The Matins gospel proclaims that Christ has reached the hour of his glory. His glory is his infinite divine love for the human race, by which he tramples death by death:
“I am troubled now. Yet what should I say? ‘Father, save me from this hour’? But it was for this purpose that I came to this hour. Father, glorify your name.” Then a voice came from heaven, “I have glorified it and will glorify it again.” The crowd there heard it and said it was thunder; but others said, “An angel has spoken to him.”Jesus answered and said, “This voice did not come for my sake but for yours. Now is the time of judgment on this world; now the ruler of this world will be driven out. And when I am lifted up from the earth, I will draw everyone to myself” (John 12:27-29). It is truly “time for the Lord to act.”

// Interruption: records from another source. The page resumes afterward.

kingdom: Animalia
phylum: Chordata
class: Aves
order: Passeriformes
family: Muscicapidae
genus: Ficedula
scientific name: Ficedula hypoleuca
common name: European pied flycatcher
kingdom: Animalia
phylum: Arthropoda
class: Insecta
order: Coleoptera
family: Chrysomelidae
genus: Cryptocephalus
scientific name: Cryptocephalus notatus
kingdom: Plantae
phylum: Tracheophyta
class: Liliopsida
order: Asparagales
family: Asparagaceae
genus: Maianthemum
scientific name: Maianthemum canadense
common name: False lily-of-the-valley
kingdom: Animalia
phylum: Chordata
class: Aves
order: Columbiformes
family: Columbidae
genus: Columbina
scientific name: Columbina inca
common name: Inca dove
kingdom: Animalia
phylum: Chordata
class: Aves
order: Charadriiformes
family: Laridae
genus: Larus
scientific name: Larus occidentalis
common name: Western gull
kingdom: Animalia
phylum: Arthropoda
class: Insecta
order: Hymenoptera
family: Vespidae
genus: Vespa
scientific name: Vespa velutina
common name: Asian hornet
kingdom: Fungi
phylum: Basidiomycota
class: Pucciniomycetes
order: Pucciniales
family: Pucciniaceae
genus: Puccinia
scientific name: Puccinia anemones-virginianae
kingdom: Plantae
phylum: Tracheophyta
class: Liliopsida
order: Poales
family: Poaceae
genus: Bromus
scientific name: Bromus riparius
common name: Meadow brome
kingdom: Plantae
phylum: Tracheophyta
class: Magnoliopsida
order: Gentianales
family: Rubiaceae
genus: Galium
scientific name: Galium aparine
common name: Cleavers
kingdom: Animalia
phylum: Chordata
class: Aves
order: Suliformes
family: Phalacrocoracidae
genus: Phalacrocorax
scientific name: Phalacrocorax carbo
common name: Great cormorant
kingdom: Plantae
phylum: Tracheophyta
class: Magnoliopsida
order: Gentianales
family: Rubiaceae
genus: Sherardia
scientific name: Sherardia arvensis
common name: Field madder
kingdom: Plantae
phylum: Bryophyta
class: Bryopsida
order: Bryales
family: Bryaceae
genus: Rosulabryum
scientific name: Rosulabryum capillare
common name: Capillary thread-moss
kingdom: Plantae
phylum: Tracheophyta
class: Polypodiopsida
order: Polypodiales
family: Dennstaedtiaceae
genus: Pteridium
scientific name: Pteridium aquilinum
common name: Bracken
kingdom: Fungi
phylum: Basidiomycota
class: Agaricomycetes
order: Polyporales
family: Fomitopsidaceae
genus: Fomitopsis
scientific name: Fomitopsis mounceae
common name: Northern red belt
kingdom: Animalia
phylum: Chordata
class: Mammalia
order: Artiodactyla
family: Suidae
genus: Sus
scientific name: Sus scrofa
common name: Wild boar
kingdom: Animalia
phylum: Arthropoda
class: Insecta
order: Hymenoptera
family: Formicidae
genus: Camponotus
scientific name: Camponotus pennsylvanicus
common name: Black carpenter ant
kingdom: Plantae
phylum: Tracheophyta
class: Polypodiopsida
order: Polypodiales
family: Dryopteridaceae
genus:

The evening gospel is a study in contrasts. This meal at the home of Simon the Leper is juxtaposed with the meal in the upper room, the last or mystical supper. It is a tradition that Judas Iscariot was the son of Simon the Leper. The sinful woman is contrasted with the elite apostle, one of the twelve. The woman finds salvation through an effusive outpouring of expensive myrrh, the apostle disapproves (though not alone in his disapproval), feigning a virtuous love for the poor.
“A woman came up to him with an alabaster jar of costly perfumed oil, and poured it on his head while he was reclining at table. She has done a good thing for me …. In pouring this perfumed oil upon my body, she did it to prepare me for burial” (Matthew 26:7-12). But “one of the Twelve, who was called Judas Iscariot, went to the chief priests and said, “What are you willing to give me if I hand him over to you?” They paid him thirty pieces of silver. (Matthew 26:14-15)” What does betrayal of the Lord mean? It was for this action of Judas that this Wednesday was called “Spy Wednesday,” and that abstinence was prescribed for Wednesdays.
The holy nun Cassia wrote a beautiful sticheron on this theme. The corpus of her works is not large, but very important, it includes also the doxasticheron for Christmas.